Memoryless Distribution

The exponential distribution is the time between two Poisson events. You may consider exponential distribution as the inverse of Poisson distribution. If the former is the events per time duration, the latter is the time per event. Since Poisson events are independent of each other, it should not be difficult to accept that the exponential distribution is called memoryless.

The following two plots may explain the inverse relationship. First is the Poisson PMF for events with parameter lambda = 5.

The next plot is the corresponding exponential distribution for the same lambda (5).

Memorylessness

We will look at the formal derivation of this memorylessness. First, what does a memoryless function mean? It means that the past segment of action has no impact on the subsequent segment. For example, the time required for a person to get a “one” of a die-roll (to enter a snake and ladder game) doesn’t depend on the previous 5 minutes that she had waited. Mathematically it means:

P(X > t + s | X > t) = P(X > s) \text { ; } t \text{ is forgotten!}

Let’s apply the Conjunction Rule

\\ P(A \cap B) = P(A) * P(B | A) \\ \\  P(B | A) = \frac{P(A \cap B)}{P(A)} \\ \\  \therefore P(X > t + s | X > t) = \frac{P(X > t + s \text{ } \cap \text{ } X > t) }{P(X > t)} \\ \\ \text{If } X > s + t \text{ , then } X > t \text{ is redundant} \\ \\ P(X > t + s | X > t) = \frac{P(X > t + s) }{P(X > t)} = \frac{e^{-\lambda(s+t)}}{e^{-\lambda(t)}} =  e^{-\lambda s} \\ \\ \text{This is the definition of }  P(X > s) \text{!}

■ ■ ■ ■ ■

Rewrite everything in the memoryless distribution text from "Memoryless Distribution" down to "same lambda (5).", putting "charts" in place of "plots".

■ ■ ■ ■ ■

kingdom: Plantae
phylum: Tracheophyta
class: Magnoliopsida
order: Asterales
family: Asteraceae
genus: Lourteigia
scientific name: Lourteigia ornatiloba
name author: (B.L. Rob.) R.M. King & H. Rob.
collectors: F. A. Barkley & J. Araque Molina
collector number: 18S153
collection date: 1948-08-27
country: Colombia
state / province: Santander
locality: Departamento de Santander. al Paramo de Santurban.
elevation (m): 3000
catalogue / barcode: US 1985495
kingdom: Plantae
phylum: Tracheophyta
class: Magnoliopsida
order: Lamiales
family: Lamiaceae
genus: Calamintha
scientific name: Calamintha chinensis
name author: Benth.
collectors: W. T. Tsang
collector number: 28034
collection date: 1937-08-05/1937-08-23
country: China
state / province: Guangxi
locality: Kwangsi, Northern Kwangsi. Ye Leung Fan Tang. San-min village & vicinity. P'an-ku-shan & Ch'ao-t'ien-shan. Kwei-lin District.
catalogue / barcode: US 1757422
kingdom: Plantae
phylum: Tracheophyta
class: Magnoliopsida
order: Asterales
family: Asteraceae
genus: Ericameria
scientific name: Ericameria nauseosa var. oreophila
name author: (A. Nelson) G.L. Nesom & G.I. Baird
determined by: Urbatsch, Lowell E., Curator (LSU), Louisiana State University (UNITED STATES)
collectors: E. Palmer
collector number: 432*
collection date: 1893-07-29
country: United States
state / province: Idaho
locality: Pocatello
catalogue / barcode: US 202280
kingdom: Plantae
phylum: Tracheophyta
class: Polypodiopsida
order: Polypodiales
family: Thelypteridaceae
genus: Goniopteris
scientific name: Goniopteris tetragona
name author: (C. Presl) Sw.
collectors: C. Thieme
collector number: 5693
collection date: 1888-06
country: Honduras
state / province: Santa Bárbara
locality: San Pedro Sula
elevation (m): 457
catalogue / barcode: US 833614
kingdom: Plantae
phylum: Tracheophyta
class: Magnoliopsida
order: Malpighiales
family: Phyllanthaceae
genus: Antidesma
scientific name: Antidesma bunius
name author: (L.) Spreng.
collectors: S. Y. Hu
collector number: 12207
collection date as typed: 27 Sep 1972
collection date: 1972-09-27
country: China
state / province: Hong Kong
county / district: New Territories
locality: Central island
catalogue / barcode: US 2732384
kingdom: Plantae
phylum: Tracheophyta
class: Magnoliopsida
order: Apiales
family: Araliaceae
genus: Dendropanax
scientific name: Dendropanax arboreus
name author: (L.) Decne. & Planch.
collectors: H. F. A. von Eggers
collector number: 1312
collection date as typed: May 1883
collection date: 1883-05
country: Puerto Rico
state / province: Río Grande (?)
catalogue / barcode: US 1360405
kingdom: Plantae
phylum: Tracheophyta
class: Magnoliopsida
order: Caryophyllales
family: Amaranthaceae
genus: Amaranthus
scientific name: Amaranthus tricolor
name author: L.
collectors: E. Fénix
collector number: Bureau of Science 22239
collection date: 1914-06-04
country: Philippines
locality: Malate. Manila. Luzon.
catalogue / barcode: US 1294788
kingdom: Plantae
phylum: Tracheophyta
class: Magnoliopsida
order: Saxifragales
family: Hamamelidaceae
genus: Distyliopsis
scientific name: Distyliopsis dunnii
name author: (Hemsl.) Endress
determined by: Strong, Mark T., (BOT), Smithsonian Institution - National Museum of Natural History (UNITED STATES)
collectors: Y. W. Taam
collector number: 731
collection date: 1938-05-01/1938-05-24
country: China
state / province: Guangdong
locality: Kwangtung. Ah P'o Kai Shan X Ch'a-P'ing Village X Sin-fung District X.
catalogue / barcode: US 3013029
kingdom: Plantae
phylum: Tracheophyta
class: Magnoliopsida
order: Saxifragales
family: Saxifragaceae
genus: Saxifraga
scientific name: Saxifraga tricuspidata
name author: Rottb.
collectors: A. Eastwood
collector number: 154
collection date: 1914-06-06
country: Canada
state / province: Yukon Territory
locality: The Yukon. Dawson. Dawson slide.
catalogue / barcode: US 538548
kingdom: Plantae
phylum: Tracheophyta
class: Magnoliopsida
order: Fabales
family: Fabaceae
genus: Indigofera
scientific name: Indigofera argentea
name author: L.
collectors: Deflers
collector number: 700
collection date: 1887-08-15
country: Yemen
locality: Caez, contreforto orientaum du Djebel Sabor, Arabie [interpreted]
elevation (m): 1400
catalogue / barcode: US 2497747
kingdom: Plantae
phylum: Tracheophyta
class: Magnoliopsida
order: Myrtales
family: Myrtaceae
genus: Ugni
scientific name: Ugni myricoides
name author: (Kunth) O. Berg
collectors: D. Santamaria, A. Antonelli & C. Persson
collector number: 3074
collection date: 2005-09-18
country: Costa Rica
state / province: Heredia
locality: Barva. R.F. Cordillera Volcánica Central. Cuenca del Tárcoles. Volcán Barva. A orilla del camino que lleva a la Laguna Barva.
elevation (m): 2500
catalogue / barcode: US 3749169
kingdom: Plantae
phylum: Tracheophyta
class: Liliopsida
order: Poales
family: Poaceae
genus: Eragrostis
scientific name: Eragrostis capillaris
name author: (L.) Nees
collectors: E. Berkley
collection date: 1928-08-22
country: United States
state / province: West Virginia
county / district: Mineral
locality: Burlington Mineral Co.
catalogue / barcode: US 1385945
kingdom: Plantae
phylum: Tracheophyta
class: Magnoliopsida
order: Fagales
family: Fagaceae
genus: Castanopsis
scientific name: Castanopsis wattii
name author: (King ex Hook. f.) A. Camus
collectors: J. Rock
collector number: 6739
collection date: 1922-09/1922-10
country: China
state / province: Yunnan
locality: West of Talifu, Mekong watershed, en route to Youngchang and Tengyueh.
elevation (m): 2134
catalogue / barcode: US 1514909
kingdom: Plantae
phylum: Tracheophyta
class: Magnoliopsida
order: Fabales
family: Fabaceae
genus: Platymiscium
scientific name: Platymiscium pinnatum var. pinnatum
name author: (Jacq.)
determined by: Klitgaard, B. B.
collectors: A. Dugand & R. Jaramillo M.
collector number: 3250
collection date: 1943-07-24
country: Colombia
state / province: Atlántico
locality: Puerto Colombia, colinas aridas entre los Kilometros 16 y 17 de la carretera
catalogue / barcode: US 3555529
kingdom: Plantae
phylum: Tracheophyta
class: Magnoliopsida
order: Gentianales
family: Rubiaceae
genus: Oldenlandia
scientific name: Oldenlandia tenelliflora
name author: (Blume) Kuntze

■ ■ ■ ■ ■

Expected answer:
Memoryless Distribution

The exponential distribution is the time between two Poisson events. You may consider exponential distribution as the inverse of Poisson distribution. If the former is the events per time duration, the latter is the time per event. Since Poisson events are independent of each other, it should not be difficult to accept that the exponential distribution is called memoryless.

The following two charts may explain the inverse relationship. First is the Poisson PMF for events with parameter lambda = 5.

The next plot is the corresponding exponential distribution for the same lambda (5).